# Rescue Baby Can Not be Saved!



## Judi (Feb 26, 2007)

*That is so sad.*

You are a good person to take her in.


----------



## sharlin (Feb 26, 2007)

Bless you for giving her the love she deserves. Here's praying she goes to the Bridge in peace knowing she was loved.


----------



## Lego&Jacub (Jul 18, 2006)

I'm so sorry to hear that she has so many problems... it's unfair at her age. But you never know... she may live longer. My brother was told he should put his dog down (who was only a few months old) b/c of a bad heart murmer, and he lived to 9 years old. So here's hoping that her happy fun-loving spirit will keep her going in good health for a long time.


----------



## justmejanis (Feb 25, 2007)

How terribly sad! I too would let her just be a puppy for whatever time she has left. Leaving her crated to prolong her life would rob her of puppy quality! I hope whatever time she has left is filled with love and joy. Bless your rescue for taking her in despite all of her problems.


----------



## Maggies mom (Jan 6, 2006)

How sad.....IM dealing with a foster with a heart murmur, not as bad as this one is, but I refuse to crate him and keep him confined. Hes being a puppy and is very happy doing it.....


----------



## BeauShel (May 20, 2007)

I agree let her enjoy what time she has left and enjoy being a puppy. I hope that she proves the doctors wrong and can live a long time. The other owners of pups from that breeder need to be notified. But I dont know how you could go about doing it. Give her lots of love and hugs from her friends here at GRF.


----------



## cubbysan (Mar 13, 2007)

Maybe she will surprise everybody like Tinkerbell is surprising everybody.


----------



## mylissyk (Feb 25, 2007)

That is so very sad.
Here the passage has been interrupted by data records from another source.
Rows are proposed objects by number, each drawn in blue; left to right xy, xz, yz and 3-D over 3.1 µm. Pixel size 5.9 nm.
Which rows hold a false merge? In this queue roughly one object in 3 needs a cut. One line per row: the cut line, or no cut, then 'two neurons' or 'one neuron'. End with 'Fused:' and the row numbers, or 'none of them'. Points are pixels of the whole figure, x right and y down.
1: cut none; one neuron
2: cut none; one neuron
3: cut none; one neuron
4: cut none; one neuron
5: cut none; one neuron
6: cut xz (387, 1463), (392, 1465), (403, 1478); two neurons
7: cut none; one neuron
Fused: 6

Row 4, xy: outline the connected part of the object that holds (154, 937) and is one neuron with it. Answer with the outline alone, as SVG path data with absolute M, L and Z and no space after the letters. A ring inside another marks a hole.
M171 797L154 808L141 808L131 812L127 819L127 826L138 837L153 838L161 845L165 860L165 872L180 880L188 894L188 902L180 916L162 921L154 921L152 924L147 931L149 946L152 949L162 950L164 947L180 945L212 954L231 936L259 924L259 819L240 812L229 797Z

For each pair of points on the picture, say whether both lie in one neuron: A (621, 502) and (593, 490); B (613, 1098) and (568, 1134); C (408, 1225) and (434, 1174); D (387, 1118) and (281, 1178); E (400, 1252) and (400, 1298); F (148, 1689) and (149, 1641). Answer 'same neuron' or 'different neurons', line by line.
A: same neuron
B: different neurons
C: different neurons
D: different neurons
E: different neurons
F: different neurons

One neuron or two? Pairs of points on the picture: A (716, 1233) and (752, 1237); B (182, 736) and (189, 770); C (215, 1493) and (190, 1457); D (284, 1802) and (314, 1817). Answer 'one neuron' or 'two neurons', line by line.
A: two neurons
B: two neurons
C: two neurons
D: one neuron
I agree though that you are doing the right thing letting her be a puppy, let her be happy and play.

We've got lots of shoulders here on GRF, if you feel sad come lean.


----------



## davebeech (Feb 11, 2006)

that's so sad, hope the little girl suprizes everybody !!!


----------



## KatzNK9 (Feb 27, 2007)

I'm so sorry things didn't turn out to have positive results. I agree that breeder should notify all the other pup owners. Even if they're all healthy, their vets should be notified so they can always been on the lookout.


----------



## Thor's Mom (Feb 25, 2007)

Oh how sad. Bless you for letting her enjoy what time she has.


----------



## sholley (Dec 24, 2005)

*Thanks*

Thank you everyone for all your good wishes for Sally. She is happy now and that is what matters. Attached are pictures of her with her foster brother Elwood. She just loves to pester the heck out of him. Her other foster sister is a long hair Aussie/Golden mix and Sally usually ends up with a mouthful of hair when she plays with Roxy....Lots of puppy kisses to all.


----------



## GoldenJoyx'stwo (Feb 25, 2007)

I'm so sorry...


----------



## moverking (Feb 26, 2007)

You are such a saint with all you do for rescue and the pups involved. Sending big cyber hugs to Sally, and take a few for yourself, too
We're here if you need a shoulder....


----------



## Buffy & Abby's Mom (Nov 27, 2005)

Thank you for taking her in and allowing to enjoy her life, however short it may be. She looks like a sweet little girl.


----------